■ **EXERCISE PROMPT**:
Please give the records below again in full, exactly, with the images left out.

■ **SOURCE RECORDS**:

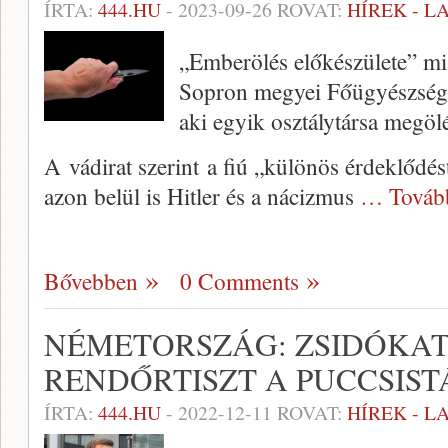
ÍRTA:
444.HU
-
2023-09-26
ROVAT:
HÍREK - 
„Emberölés előkészülete” mi
Sopron megyei Főügyészség 
aki egyik osztálytársa megölé
A vádirat szerint a fiú „különös érdeklődést
azon belül is Hitler és a nácizmus
… Továb
Bővebben
0 Comments
NÉMETORSZÁG: ZSIDÓKA
RENDŐRTISZT A PUCCSIS
ÍRTA:
444.HU
-
2022-12-11
ROVAT:
HÍREK -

■ **SOLVED PROBLEM**:
ÍRTA:
444.HU
-
2023-09-26
ROVAT:
HÍREK - 
„Emberölés előkészülete” mi
Sopron megyei Főügyészség 
aki egyik osztálytársa megölé
A vádirat szerint a fiú „különös érdeklődést
azon belül is Hitler és a nácizmus
… Továb
Bővebben
0 Comments
NÉMETORSZÁG: ZSIDÓKA
RENDŐRTISZT A PUCCSIS
ÍRTA:
444.HU
-
2022-12-11
ROVAT:
HÍREK -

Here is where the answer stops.